The routine is the same when looking for corpses. However, the handlers use different commands than when searching for the living. Usually each dog has a unique command to start looking for a corpse to avoid false starts.
To prepare for a funeral exercise, the team hand out some of the death-smelling clothes and body parts. A shoe from a car accident could be hung in a tree, a small container with fingertips in a hollow tree trunk, or bloody shirts hidden behind a boulder. A particularly effective material is a small block of concrete made by mixing quikrete with human blood and discarded placenta.
The team has at least enough supplies to fill a five-gallon bucket and some excess army ammunition, but there’s one problem – that’s not enough. There is little point in training dogs to use the same smells over and over again, as dogs need variety and challenge to improve their skills. Worse, the materials lose their odor over time, making them less effective in multiple applications.
While the new legislation will make it easier for dog handlers to train their dogs, there can still be a long way to go before they get the support they need.
The search teams work exclusively on a voluntary basis. The dog handlers cover the costs of buying the dogs, the cost of traveling to and staying at the search locations, and invest countless hours every year in the life and training of their animals.

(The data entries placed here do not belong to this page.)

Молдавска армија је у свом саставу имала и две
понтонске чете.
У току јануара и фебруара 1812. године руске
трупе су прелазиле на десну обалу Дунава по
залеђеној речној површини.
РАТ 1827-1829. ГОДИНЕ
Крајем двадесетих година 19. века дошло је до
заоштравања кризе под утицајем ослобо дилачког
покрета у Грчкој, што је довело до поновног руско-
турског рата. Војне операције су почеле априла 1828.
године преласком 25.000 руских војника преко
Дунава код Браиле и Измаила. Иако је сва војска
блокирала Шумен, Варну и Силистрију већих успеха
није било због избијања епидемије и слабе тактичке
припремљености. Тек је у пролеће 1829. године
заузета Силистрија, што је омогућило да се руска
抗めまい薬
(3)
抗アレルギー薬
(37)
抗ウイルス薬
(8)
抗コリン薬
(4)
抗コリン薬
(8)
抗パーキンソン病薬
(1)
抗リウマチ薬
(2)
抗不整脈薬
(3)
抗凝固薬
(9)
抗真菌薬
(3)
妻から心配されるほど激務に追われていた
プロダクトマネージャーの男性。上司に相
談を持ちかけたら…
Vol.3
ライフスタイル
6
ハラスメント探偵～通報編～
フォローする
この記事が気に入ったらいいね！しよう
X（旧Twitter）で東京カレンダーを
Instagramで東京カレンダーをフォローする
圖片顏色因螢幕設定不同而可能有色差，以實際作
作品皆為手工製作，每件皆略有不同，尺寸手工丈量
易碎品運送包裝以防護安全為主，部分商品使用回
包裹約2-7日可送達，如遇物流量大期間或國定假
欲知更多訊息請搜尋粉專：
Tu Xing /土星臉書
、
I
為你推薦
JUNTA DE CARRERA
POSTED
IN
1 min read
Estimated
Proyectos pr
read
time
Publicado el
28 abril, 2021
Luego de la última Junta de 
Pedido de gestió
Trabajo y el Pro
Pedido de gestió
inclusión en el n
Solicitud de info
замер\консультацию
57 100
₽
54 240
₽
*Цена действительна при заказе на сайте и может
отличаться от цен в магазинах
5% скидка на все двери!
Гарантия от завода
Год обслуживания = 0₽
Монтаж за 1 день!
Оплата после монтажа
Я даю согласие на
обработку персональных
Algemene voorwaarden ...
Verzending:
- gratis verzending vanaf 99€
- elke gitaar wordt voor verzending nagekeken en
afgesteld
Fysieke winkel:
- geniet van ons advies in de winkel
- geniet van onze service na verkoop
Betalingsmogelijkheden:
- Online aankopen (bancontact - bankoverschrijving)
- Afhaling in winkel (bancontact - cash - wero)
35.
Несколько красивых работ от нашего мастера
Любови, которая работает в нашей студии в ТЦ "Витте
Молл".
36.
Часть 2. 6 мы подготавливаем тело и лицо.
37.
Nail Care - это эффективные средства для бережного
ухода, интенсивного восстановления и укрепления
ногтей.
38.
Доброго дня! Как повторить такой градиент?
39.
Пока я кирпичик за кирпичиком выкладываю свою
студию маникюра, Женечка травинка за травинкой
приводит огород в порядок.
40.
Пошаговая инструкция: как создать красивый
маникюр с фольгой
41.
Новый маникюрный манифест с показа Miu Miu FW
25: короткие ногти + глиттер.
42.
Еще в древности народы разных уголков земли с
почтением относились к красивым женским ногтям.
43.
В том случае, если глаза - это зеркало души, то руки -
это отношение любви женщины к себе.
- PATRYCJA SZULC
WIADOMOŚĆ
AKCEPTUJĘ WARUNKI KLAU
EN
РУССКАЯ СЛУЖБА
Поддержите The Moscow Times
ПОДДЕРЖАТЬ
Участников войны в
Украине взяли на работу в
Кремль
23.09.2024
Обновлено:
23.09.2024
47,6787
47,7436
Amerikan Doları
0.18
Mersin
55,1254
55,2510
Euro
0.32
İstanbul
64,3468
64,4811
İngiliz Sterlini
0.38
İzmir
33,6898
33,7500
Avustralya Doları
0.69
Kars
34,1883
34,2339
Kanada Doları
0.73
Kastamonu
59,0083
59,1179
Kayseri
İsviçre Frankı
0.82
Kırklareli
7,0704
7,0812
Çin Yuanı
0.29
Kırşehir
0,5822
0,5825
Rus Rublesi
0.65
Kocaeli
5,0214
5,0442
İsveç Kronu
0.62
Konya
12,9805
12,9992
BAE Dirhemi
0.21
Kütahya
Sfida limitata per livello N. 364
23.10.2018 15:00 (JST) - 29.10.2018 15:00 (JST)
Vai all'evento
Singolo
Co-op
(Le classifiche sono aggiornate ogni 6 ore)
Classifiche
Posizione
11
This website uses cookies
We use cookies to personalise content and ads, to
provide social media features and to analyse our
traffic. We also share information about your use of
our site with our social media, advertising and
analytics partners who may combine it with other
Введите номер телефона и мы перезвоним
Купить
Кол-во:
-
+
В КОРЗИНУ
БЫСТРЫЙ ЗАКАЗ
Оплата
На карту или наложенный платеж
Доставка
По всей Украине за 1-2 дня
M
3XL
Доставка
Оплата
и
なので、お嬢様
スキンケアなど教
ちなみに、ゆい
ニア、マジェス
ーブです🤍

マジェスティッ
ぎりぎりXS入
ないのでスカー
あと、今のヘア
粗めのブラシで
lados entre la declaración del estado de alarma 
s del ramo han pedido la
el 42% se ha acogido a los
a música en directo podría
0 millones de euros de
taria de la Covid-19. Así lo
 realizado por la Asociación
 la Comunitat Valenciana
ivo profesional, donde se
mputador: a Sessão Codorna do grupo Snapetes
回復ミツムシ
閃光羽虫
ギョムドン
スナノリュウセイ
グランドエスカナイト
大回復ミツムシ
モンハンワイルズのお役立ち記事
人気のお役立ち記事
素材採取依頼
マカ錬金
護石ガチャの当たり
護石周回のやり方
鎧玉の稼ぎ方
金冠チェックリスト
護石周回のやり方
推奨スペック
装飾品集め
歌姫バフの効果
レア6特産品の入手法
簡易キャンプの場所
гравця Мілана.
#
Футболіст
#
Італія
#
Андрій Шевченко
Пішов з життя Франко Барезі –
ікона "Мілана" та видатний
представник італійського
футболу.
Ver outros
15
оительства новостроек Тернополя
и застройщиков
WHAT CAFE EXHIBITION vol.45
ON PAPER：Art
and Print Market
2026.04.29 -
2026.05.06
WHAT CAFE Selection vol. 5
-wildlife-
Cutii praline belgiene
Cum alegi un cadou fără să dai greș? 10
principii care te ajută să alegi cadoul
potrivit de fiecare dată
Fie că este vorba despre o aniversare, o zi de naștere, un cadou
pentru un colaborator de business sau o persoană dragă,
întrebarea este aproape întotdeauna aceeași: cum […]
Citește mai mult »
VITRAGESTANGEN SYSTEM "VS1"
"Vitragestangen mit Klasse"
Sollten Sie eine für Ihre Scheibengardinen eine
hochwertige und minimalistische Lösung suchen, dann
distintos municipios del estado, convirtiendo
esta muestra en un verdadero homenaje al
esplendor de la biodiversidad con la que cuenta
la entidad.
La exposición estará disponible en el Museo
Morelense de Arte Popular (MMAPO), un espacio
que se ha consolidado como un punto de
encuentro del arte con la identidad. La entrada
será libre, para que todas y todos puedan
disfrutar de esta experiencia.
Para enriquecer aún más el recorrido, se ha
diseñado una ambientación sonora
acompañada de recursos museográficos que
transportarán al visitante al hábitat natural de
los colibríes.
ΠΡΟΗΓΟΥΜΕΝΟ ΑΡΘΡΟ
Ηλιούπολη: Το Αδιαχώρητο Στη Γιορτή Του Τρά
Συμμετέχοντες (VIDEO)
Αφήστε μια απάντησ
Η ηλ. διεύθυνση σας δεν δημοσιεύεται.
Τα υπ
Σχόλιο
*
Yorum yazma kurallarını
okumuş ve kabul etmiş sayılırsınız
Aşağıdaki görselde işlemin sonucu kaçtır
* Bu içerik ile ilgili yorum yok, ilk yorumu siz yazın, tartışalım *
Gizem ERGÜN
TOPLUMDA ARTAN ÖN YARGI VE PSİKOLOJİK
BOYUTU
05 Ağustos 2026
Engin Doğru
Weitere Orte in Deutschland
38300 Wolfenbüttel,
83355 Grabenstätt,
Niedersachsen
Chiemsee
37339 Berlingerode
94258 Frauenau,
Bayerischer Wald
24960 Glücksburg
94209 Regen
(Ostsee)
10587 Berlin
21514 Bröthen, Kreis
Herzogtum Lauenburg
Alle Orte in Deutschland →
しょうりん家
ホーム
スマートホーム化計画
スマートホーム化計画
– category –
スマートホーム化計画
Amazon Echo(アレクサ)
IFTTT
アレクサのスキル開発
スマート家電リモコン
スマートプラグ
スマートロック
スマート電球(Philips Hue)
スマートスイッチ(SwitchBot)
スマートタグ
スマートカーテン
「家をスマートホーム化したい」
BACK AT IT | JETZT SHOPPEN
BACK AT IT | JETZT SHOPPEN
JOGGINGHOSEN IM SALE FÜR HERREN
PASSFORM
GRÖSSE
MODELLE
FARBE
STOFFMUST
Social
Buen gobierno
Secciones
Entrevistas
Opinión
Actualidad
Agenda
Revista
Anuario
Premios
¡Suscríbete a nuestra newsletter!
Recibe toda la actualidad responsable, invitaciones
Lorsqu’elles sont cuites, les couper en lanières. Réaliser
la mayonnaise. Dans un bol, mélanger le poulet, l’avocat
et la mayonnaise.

“Really, it depends on the district asking us to conduct a search and whether they can afford to compensate us,” Polakoff said. If a county is able to do so, they can pay some of the search teams’ food, accommodation, or travel expenses, but payment is never guaranteed. There is a state fund that traders can apply to for reimbursement, but the fund has a low priority in the state budget and is not always available.
In some cases, the cost of initial dog training can be in excess of $ 20,000, with the ongoing cost of training over the life of the dog or the cost of food and medical care being in excess of $ 10,000 per person can not be taken into account year.
Also, because search dogs tend to have highly motivated personalities, they can’t just be left at home alone like a normal pet – they need constant attention and training to keep them happy. The dogs are a full time commitment and plans are made based on their needs.
Despite the cost, time, and difficulty of finding, those who stay with the search team are a dedicated bunch. They don’t do it for the money, but out of love for their partners and the ability to help others.
“It’s an opportunity to help people who get into situations that turn out to be too much for them,” Polakoff said. “It’s a way to help people by combining my love of nature and my love of work with dogs.”